**Exercise goal**: Reproduce the full abstract on hydrogen treatment in a mouse model of COPD word for word.

The effects of hydrogen treatment in a cigarette smoke solution-induced chronic obstructive pulmonary disease-like changes in an animal model

Abstract:

Background: Molecular hydrogen, with its antioxidant and anti-inflammatory properties, may be suitable for the prevention and treatment of chronic obstructive pulmonary disease (COPD). This study aims to investigate the therapeutic efficacy of hydrogen-oxygen (H2/O2) treatment in cigarette smoke solution (CSS)-induced COPD-like injury in a female BALB/c mouse model.

Methods: Thirty mice were randomly assigned to three groups: Control (n=8), COPD (n=10), and COPD + H2/O2 (n=12). CSS was administered by intraperitoneal (IP) injection twice weekly for 6 weeks during the COPD induction phase. Simultaneously, the COPD + H2/O2 group started received 75 minutes of inhalation therapy (42% H2) delivered by the Oxy-Hydrogen Generator twice daily for 9 weeks. Mice body weights and survival were measured throughout the study period. Neutrophil elastase (NE) activity and lung histopathological changes were also evaluated.

[Data excerpted from a collection]
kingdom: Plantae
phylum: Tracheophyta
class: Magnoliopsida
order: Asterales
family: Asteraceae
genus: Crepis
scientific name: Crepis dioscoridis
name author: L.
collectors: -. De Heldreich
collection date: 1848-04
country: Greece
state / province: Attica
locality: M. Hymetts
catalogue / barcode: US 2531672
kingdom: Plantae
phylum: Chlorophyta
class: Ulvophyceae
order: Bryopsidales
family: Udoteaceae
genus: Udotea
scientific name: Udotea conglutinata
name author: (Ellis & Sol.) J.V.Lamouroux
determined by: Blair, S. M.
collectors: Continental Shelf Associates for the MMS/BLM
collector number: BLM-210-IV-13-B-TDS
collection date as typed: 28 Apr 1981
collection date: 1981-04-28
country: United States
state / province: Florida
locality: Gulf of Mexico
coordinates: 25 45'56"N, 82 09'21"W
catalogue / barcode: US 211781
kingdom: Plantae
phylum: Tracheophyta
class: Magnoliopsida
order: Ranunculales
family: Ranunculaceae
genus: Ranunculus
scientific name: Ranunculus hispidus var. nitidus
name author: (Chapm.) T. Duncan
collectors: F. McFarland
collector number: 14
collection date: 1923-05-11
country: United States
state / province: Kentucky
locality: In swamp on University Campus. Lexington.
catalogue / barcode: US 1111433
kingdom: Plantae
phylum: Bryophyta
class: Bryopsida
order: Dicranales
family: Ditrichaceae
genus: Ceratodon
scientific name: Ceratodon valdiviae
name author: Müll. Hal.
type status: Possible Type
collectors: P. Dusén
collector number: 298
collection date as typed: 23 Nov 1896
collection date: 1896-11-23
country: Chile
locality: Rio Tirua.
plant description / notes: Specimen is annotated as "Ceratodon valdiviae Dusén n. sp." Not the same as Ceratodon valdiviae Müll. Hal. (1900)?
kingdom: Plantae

**Solution to this task**:
The effects of hydrogen treatment in a cigarette smoke solution-induced chronic obstructive pulmonary disease-like changes in an animal model

Abstract:

Background: Molecular hydrogen, with its antioxidant and anti-inflammatory properties, may be suitable for the prevention and treatment of chronic obstructive pulmonary disease (COPD). This study aims to investigate the therapeutic efficacy of hydrogen-oxygen (H2/O2) treatment in cigarette smoke solution (CSS)-induced COPD-like injury in a female BALB/c mouse model.

Methods: Thirty mice were randomly assigned to three groups: Control (n=8), COPD (n=10), and COPD + H2/O2 (n=12). CSS was administered by intraperitoneal (IP) injection twice weekly for 6 weeks during the COPD induction phase. Simultaneously, the COPD + H2/O2 group started received 75 minutes of inhalation therapy (42% H2) delivered by the Oxy-Hydrogen Generator twice daily for 9 weeks. Mice body weights and survival were measured throughout the study period. Neutrophil elastase (NE) activity and lung histopathological changes were also evaluated.